Eğer bugün zengin doğal kaynaklara sahip ülkemizde, insanlarımızın önemli bir bölümü yoksulluk sınırının çok altındaki bir yaşam standartına sahiplerse, hayvancılığıyla, tarımsal ürünleriyle Ortadoğuyu tek başına besleyecek düzeyde olan topraklarda insanlar nana muhtaçlarsa, bunun nedeni sömürgeci politikalardır. Halkımızın refahı için harcanması gereken doğal zenginliklerimizin, petrol ve madenlerimizin yağmalanması, bölge dışında kaçırılmasıdır.
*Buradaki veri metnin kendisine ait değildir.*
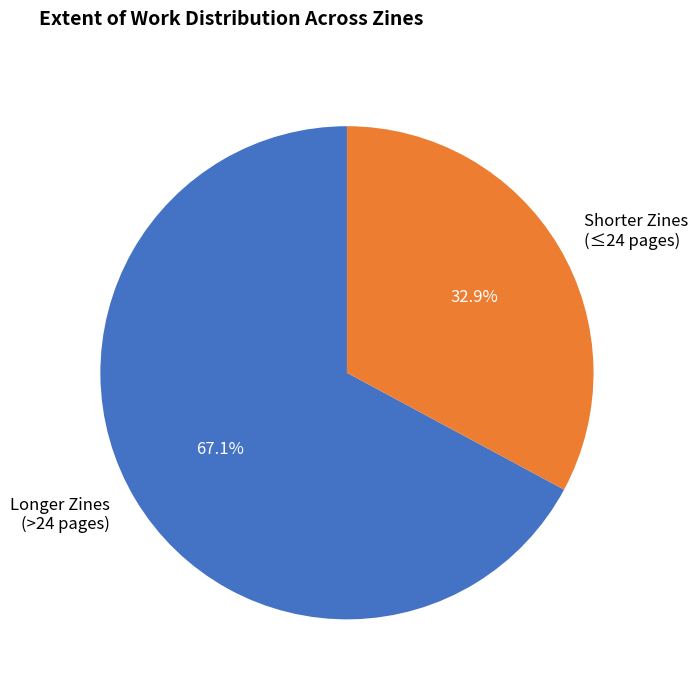

Which has a higher value, Shorter Zines (≤24 pages) or Longer Zines (>24 pages)?

Longer Zines (>24 pages)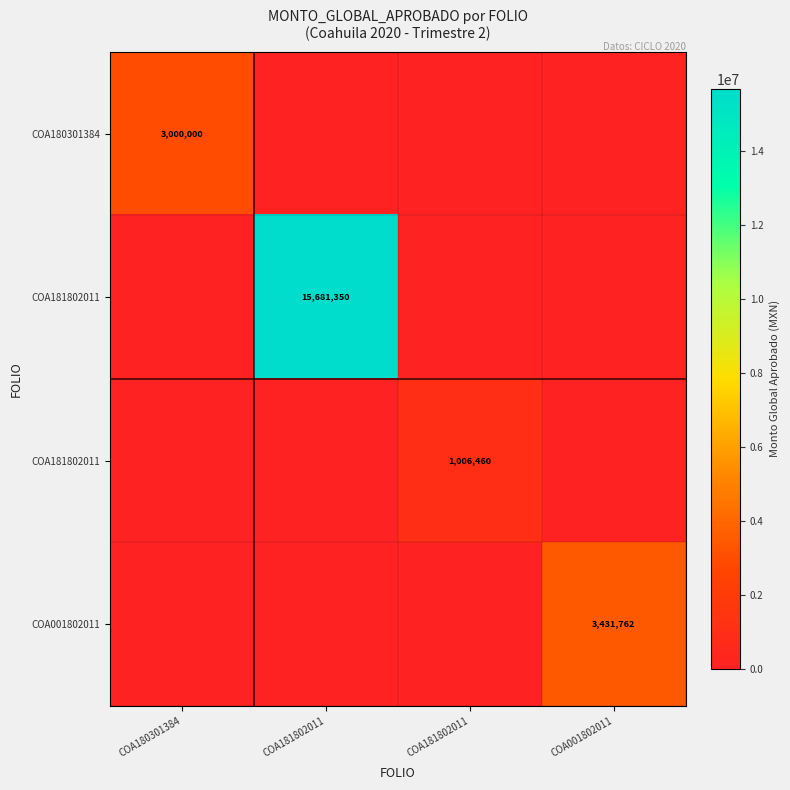

At how many categories does at least one series exceed 3851670?

1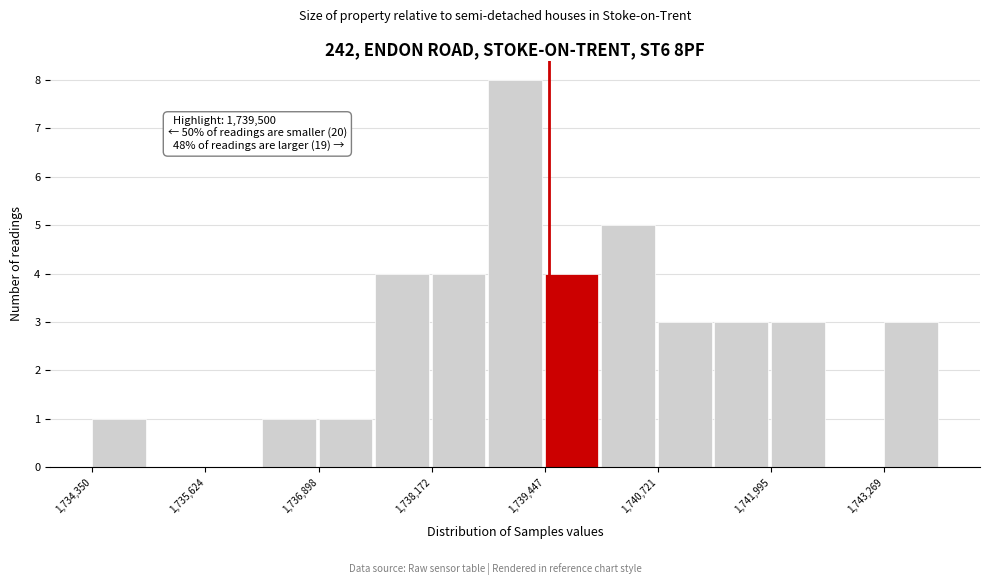

Read against the x-axis, roughly where is the centre of the tallest bar?

1739200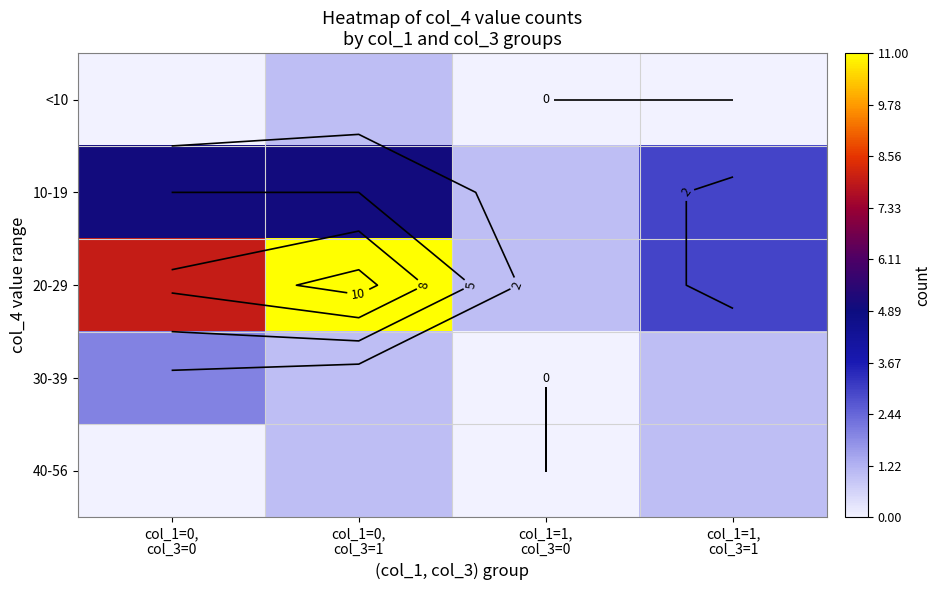

At how many categories does at least one series exceed 9?

1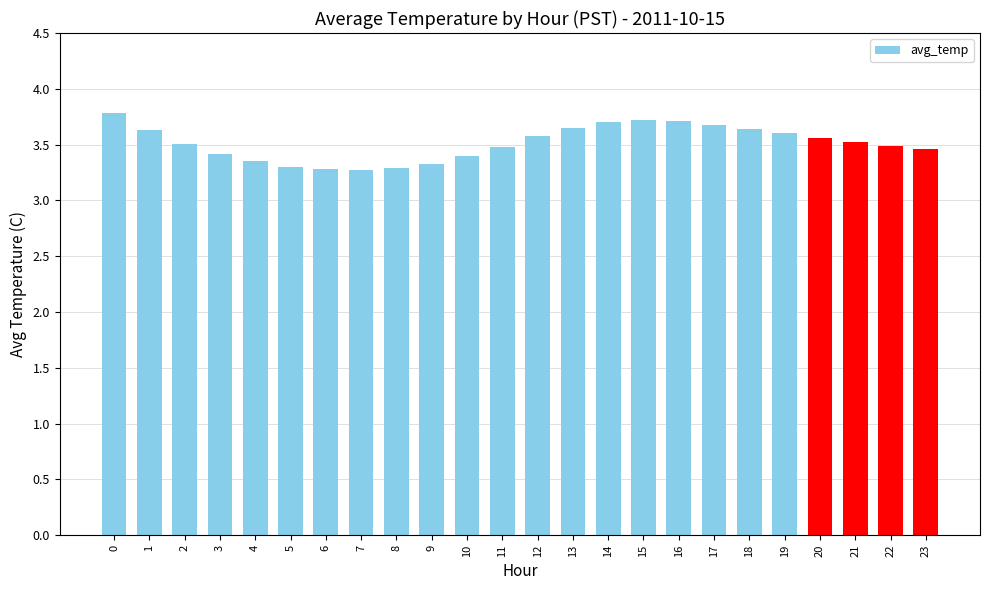

What is the approximate value at 23?

3.5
Erdoğan’ın bugün “terörü” ortadan kaldırmak için bölgeye davet ettiği sermayenin, birikip bölgede kullanılmasını engelleyip, binbir yolla Batıya akmasını sağlayan politikalardır.

Cumhuriyetin ilanından bu yana geçen 80 yılda kurulan birçok hükümetin proğramında yer almasına karşın, toprak reformunun bir türlü gerçekleştirilmemesi, ağalık, aşiret, şeyhlik gibi kurumların ortadan kaldırılması bir yana, güçlendirilmesi, devlet olanaklarının bu kesimlerin hizmetine sunulması sömürgeci politikanın gereğidir.

Altına imza attığı uluslararası anlaşmalarla sağlanan hakları Kürtlere tanımamayı, bu hakları talep edenleri teröristlikle, bölücülük yapmakla suçlayıp hapse atmayı, faili devlet cinayetleriyle ortadan kaldırmayı da aynı politika emrediyor.

“Terör”ün başlıca nedeni, Süleyman Demirel-Erdal İnönü koalisyonu döneminde olduğu gibi, “Kürt realitesini tanıma” zorunda kalındığında, “Fırat’ın doğusunda,  bir koyunun kaybolmasından duyulan sorumluluğu”, çobanları kurşunlamayı, koyunlarla birlikte otlakları da ateşe vermeyi artırarak yerine getirmedir.

Erdoğan’ın da öncellerinin çiğnediği sakızı çiğnemesi, belki sömürgeci rejimin ömrünü uzatabilir, ama sorunları çözemez.

Terörü, yoksulluğu, işsizliği ortadan kaldırmak, toplumsal çürümeyi önlemek için yapılması gereken ilk iş, sömürgeci yapıyı kırmaktır.

Sömürgeci sistemi parçalayıp ülkemizi özgürleştirmek ise, sadece ve sadece, hayatın her alanında örgütlenmeyle, birlikte mücadeleyle olur.